Segundo a especialista,
a hesitação da população em se vacinar é alimentada por um fenômeno complexo: a
desinformação, o medo infundado de efeitos colaterais e a “falsa sensação de
segurança”.
“A ideia de que
não é necessário vacinar-se porque 'as doenças não existem mais' é um equívoco.

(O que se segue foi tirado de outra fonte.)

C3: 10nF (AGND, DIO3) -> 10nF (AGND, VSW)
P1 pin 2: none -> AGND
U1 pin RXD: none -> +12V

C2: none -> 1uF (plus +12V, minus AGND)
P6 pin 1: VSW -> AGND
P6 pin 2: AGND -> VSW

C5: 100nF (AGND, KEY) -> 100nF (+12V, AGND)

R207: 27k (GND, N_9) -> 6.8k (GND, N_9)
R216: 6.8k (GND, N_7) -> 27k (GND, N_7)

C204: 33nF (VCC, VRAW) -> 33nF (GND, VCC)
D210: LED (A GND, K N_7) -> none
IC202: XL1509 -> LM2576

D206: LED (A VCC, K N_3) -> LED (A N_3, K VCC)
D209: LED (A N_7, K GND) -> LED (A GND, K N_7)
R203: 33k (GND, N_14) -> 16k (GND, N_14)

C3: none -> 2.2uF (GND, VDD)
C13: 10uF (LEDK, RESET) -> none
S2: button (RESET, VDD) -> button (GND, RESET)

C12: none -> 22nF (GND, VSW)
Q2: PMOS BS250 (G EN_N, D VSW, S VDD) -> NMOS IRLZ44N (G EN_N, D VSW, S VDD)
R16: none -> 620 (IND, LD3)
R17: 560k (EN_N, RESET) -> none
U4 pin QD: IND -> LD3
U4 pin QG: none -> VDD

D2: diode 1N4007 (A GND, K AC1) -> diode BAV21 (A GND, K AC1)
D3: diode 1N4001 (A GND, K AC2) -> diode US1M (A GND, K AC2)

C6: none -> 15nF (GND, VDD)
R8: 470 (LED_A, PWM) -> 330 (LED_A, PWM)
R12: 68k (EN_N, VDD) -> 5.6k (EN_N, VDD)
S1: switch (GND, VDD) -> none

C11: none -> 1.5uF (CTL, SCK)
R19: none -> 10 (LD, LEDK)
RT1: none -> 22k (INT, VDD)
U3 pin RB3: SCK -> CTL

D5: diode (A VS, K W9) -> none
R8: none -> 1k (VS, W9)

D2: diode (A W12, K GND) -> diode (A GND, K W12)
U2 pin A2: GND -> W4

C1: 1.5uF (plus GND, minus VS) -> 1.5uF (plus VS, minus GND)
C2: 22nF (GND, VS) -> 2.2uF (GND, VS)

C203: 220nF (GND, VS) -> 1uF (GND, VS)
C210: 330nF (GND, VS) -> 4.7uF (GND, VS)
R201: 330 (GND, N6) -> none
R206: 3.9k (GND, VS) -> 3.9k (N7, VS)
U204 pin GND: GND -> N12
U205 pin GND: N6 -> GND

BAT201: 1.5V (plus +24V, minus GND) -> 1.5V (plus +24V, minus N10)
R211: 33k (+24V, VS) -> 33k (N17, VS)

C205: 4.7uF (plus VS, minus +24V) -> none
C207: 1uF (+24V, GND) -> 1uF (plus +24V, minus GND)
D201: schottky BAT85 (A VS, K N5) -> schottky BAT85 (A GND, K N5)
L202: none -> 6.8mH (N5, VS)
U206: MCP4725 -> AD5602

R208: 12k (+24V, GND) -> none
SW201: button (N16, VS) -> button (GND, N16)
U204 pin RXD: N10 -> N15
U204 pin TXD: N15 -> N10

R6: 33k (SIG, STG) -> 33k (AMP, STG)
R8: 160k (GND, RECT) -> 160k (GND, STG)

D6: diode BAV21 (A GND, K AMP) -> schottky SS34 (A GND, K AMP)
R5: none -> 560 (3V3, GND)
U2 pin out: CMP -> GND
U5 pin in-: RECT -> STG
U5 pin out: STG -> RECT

Muitas doenças estão controladas justamente pela vacinação. A redução da
cobertura vacinal pode levar ao retorno de moléstias já eliminadas, como
observado com o sarampo em anos recentes”, adverte.
Greice também
desmistifica boatos comuns, como o de que o imunizante da gripe seria capaz de
provocar a doença. “A vacina contra influenza é produzida com vírus inativados
ou fragmentados, incapazes de causar a doença”, afirma.
Estratégias de combate
Para reverter o
quadro epidemiológico e aumentar a adesão às campanhas atuais, a coordenadora
defende ações práticas, descentralizadas e uma combinação de vigilância
epidemiológica e hábitos diários de higiene:
1)
Vacinação anual: Foco total na campanha em andamento,
especialmente para os grupos prioritários (idosos, crianças e pessoas com
comorbidades);
2)
Acesso ampliado: Ampliação dos horários de atendimento
nos postos e realização de campanhas de vacinação nas escolas;
3)
Esquema vacinal completo:
Respeitar as doses de reforço e os intervalos preconizados pela ciência para
garantir proteção duradoura;
4)
Higiene e etiqueta respiratória:
Lavagem frequente das mãos e uso de lenços descartáveis ao tossir ou espirrar;
5)
Proteção em aglomerações: Uso
de máscaras por indivíduos que apresentem sintomas gripais e preferência por
ambientes ventilados.
“Investir na
imunização é a escolha mais inteligente para o país. A vacinação é reconhecida
como uma das intervenções mais custo-efetivas em saúde pública. Ela evita
milhões de mortes anualmente e reduz significativamente a sobrecarga dos
sistemas de saúde”, complementa Greice Kely Nogueira.